---- Document passage

Remember secondary index are local to data in every node of that cluster and hence present in all nodes of the cluster. Additional reference here.
In short, there is no direct correlation of Replication factor to Secondary index.

What are the pros and cons of grouping multiple table together in Cassandra?

The problem is Cassandra cannot handle a lot of tables per cluster (> 1000). I was looking for any means to reduce the number of tables, and one of them was grouping multiple tables that share the same structure to gether.
Let say if we have two table A and B
create table A (
key text,
value text,
primary key(key)
)
and
create table B (
key text,
value text,
primary key(key)
)
We can group them together by adding one more partition key
create table Shared (
original_table_name text, // either 'A' or 'B'
key text,
value text,
primary key(original_table_name, key)
)
My question is, is it a good pattern and what are the consequences of modelling data this way?
Please elaborate what you mean by alot of tables, because our production is running with 50+ tables, and I don't see any issue with it.
Anyways, if your application is using atlot of tables, then most probable cause of it it, normalized table. In cassandra you should always create denormalized tables, because of no join facility. Cassandra is built for very fast writes, so, you can count on it and not worry about that.
Now regarding the new design, I don't see any problem with that, only thing is your partition key should be combination of (table_name, key) and not just table_name so that it will be evenly distributed across nodes.
And ofcourse to query each time, you will have to specify table_name + key.

Are sorted columns in Cassandra using just one set of nodes? (one set = repeat factor)

Using older versions of Cassandra, we were expected to create our own sorted rows using a special row of columns, because columns are saved sorted in Cassandra.
Is Cassandra 3.0 with CQL using the same concept when you create a PRIMARY KEY?
Say, for example, that I create a table like so:
CREATE TABLE my_table (
created_on timestamp,
...,
PRIMARY KEY (created_on)
);
Then I add various entries like so:
INSERT INTO my_table (created_on, ...) VALUES (1, ...);
...

--------

Aim of the exercise: Please continue the Cassandra Q&A passage from where it stops. The rows are not needed for any of this.

---- Given records

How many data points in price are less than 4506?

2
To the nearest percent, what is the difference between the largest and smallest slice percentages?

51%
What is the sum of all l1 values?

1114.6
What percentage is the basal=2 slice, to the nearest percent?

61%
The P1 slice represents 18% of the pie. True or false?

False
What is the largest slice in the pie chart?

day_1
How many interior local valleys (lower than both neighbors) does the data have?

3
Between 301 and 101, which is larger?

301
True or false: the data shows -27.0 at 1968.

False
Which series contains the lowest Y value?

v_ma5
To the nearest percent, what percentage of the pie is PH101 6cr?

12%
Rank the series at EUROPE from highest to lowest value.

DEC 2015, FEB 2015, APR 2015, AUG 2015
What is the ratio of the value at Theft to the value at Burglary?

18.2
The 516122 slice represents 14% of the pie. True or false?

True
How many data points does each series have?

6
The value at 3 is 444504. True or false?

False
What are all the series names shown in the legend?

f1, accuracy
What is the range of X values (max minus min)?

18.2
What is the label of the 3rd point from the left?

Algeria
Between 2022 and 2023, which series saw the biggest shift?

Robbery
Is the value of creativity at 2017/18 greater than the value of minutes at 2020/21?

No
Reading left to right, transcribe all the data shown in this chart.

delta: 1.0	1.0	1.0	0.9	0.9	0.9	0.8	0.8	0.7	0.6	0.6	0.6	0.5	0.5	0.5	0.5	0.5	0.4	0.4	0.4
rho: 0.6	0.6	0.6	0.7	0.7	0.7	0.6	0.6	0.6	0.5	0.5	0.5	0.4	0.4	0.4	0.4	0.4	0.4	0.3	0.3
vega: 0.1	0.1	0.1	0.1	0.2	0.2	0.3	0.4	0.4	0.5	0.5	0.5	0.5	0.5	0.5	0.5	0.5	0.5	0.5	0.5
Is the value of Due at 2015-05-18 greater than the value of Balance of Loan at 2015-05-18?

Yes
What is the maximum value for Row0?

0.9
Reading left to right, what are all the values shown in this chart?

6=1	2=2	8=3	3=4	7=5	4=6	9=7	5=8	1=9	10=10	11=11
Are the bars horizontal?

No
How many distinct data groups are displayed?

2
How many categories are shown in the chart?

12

--------

Task output:
INSERT INTO my_table (created_on, ...) VALUES (9, ...);
How does Cassandra manage the sort on the PRIMARY KEY? Will that happens on all nodes, or only one set (what I call a set is the number of replicates, so if you have a cluster of 100 nodes with a replication factor of 4, would the primary key appear on 100 nodes, 25, or just 4? With older versions, it would only be on 4 nodes.)
In your case the primary key is the partition key, which used to be the row key. Which means the data your are inserting will be present on 4 out of 100 nodes if the replication factor is set to 4.
In CQL you can add more columns to the primary key, which are called clustering keys. When querying C* with CQL the result set might contain more than one row for a partition key. Those rows are logical and are stored in the partition of which they share the partition key (but vary in their clustering key values). The data in those logical rows is replicated as the partition is.
Have a look at the example for possible primary keys in the official documentation of the CREATE TABLE statement.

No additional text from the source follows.